Britain’s biggest house builders have pledged to build more homes on the back of the government’s efforts to improve mortgage availability.
Chancellor George Osborne announced a new, two-strand ‘help to buy’ scheme in his Budget speech on Wednesday, promising to increase the supply of high loan-to-value mortgages and release equity for buyers.
Berkeley, Persimmon and Galliford Try all confirmed they would build more to meet the expected increase in demand from people hoping to own a home.
The equity loan component of the new scheme will provide £3.5 billion of investment supporting up to 74,000 home buyers over the next three years. Buyers will be able to access equity loans worth up to 20 per cent of the value of a property, which will be interest-free for five years and repayable when they sell the home.
Alongside this, the government plans to offer a guarantee to lenders which offer mortgages to people of between 5 and 20 per cent from April 2014. It will be open to first-time buyers and existing homeowners.
Tony Pidgley, chair of Berkeley, said: ‘The biggest problem has always been the mortgages and this is a meaningful number. We will be able to build extra homes because of this.’
Ashley Lane, group partnerships director at Persimmon Homes, said: ‘This Budget will result in increased building levels by Persimmon. It will allow us to build more homes.’
Mark Clare, chief executive of developer Barratt, said he was also expecting to see an increase in demand for homes.
Shares in the major house builders were rising on the back of the announcement, as Inside Housing went to press.
Mr Osborne also boosted the government’s build-to-rent programme by £800 million. The fund, which now stands at £1 billion, provides equity or loan finance to developers building homes for private rent and was launched in response to last year’s review by Sir Adrian Montague into ways to attract institutional investment into the sector.
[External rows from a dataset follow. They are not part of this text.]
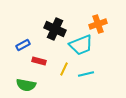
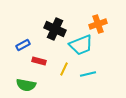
cyan line: moved 2 px right
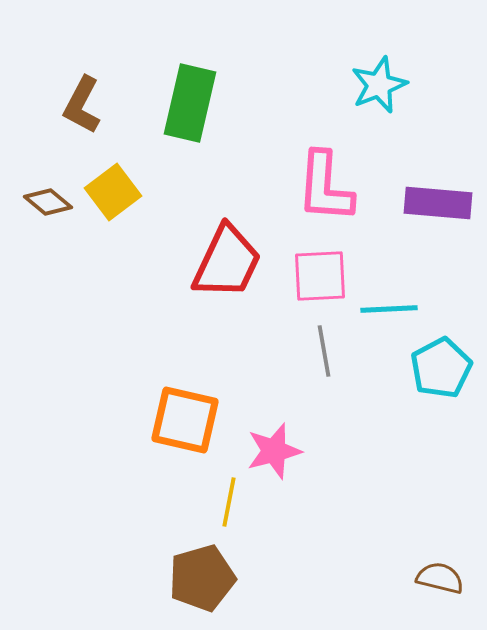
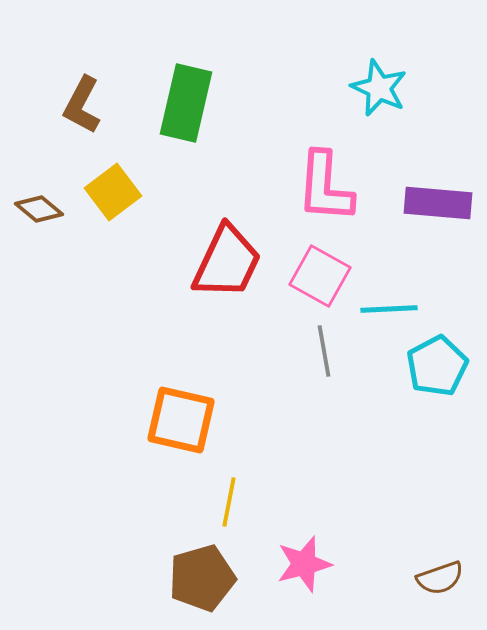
cyan star: moved 3 px down; rotated 26 degrees counterclockwise
green rectangle: moved 4 px left
brown diamond: moved 9 px left, 7 px down
pink square: rotated 32 degrees clockwise
cyan pentagon: moved 4 px left, 2 px up
orange square: moved 4 px left
pink star: moved 30 px right, 113 px down
brown semicircle: rotated 147 degrees clockwise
The initial £200 million opened for bids in December and was heavily oversubscribed, with some of the UK’s largest housing associations applying for funding.
Landlords welcomed additional build-to-rent cash and the extra £225 million provided for the affordable homes guarantee fund that is intended to produce 30,000 homes once the £1.8 billion affordable homes programme completes in 2015.
The grant from these funds is intended to work alongside the government’s £10 billion housing guarantee programme, which aims to reduce the cost of debt.
Landlords lamented the fact the government failed to reveal its policy on the future of rents, instead putting it off until the June spending review.
Penny Downing, director of development, at Bromford Group, said: ‘The lack of rental commitment provides more uncertainty and we need to end the uncertainty so planning can be more effective across the whole sector.’
Existing government schemes launched to boost house building and buying:
‘If “help to buy” encourages housing transactions in the way everyone hopes, I think this will encourage us and all house builders in the market to build more than currently.’
Stephen Teagle, managing director of affordable housing, Galliford Try
‘The extra £225 million is insufficient to meet the needs in the sub-market rent category. That is where housing associations have a role to play in using our surpluses.’
Waqar Ahmed, finance director, London & Quadrant
‘It seems like the government is giving us grant post-2015 by other means. We still have resources put aside, so Orbit will put a bid in for the affordable housing funding. There will be interest and I imagine most associations will want to be at the table.’
Paul Tenant, chief executive, Orbit
‘For something the government said is one of the highest priorities, I expected to see more on housing. The demand-side will go some way towards helping the market but I wanted to see more on the supply-side.’